試料には、プラスチックとしてPVC、ゴムとしてNBRを分析に使用しました。
PVCはTHFで溶解後ポリマーを再沈させ、ろ過したろ液を使用しました。
NBRは細断し、ソックスレー抽出によりフタル酸エステルを抽出しました。

Result

それぞれの試料から、以下の結果が得られました。

PVCではフタル酸ビス(2-エチルヘキシル)が最も多く検出されました。
この成分は可塑剤として使用されるフタル酸エステルの生産量の多くを占める成分です。
NBRでは含有量に大きな差はみられませんでしたが、GC-MSクロマトグラムから定量対象としたフタル酸エステル類以外の大きなピークの検出が確認されました。
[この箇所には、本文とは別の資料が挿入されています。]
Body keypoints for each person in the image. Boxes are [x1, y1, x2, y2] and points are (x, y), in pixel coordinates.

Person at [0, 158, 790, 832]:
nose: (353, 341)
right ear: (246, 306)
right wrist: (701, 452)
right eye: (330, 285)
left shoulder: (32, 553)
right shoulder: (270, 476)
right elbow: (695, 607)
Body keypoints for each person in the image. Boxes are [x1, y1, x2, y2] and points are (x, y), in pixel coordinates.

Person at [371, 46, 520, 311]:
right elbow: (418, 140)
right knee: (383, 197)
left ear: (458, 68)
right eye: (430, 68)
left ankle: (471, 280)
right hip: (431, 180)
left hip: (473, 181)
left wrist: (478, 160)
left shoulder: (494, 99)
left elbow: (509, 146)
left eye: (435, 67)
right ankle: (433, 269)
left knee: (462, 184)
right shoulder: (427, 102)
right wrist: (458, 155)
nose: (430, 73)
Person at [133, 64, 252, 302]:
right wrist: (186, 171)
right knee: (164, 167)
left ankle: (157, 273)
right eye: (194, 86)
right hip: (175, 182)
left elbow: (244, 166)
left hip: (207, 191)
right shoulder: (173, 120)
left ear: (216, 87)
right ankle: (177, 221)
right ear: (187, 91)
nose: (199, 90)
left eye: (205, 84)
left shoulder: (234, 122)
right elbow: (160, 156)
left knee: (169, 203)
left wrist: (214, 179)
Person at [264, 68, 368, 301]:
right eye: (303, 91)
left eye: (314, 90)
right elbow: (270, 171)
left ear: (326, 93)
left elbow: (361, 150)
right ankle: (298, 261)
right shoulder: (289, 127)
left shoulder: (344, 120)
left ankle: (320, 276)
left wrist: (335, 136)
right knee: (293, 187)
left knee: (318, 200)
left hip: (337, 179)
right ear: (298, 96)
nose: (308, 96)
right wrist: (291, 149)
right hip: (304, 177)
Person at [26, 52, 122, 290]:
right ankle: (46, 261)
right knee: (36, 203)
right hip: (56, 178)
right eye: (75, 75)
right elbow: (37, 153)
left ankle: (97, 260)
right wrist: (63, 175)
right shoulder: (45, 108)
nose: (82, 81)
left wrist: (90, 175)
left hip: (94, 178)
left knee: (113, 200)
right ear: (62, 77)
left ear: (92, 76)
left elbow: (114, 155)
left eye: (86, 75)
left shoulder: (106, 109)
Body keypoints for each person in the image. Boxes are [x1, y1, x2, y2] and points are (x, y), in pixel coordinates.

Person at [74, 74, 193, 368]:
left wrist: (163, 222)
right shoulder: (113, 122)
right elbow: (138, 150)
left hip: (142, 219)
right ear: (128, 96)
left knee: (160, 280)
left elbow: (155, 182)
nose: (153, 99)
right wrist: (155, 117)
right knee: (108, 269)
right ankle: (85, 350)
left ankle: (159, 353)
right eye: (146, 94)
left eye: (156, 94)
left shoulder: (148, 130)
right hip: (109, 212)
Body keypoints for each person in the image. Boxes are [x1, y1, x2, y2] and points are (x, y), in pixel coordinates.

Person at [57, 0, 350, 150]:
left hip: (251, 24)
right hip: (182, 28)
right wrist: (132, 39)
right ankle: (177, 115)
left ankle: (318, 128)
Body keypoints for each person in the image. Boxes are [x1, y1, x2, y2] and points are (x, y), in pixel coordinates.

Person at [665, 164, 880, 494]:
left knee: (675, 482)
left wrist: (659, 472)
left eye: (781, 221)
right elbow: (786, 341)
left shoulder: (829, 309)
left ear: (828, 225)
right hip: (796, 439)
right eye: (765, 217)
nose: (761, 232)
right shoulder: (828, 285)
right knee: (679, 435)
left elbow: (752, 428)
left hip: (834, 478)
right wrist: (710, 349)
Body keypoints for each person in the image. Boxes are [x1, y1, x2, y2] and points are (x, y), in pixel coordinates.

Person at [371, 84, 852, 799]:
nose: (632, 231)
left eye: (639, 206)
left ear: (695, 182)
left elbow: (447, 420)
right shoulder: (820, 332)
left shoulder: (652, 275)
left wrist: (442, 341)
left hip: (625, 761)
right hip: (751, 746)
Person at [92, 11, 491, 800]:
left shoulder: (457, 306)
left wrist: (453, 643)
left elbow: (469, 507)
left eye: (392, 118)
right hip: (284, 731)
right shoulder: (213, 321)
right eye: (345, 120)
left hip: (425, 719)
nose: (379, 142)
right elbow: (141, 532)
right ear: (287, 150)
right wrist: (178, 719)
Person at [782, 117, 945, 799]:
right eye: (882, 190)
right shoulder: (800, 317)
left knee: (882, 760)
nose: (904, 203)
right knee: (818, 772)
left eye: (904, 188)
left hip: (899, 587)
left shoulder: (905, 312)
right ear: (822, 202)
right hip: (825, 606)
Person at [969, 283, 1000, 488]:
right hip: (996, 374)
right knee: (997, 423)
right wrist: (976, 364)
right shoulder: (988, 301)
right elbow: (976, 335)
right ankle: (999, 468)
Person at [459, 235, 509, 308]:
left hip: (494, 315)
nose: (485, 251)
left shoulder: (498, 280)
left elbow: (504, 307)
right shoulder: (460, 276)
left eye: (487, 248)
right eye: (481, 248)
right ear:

このピークをシミラリティ検索した結果、イソフタル酸ビス(2-エチルヘキシル)(DOIP)がヒットしました。
イソフタル酸ビス(2-エチルヘキシル)は、一般に使用されるフタル酸エステルの代替品として使用される成分のひとつです。
このことから、今回分析に使用したNBRには、同様にイソフタル酸ビス(2-エチルヘキシル)が代替品として添加されていることが推測されます。
以上のように質量分析計を用いることで、フタル酸エステルの定量だけでなく、対象とした項目以外の成分が検出された場合の同定も可能となります。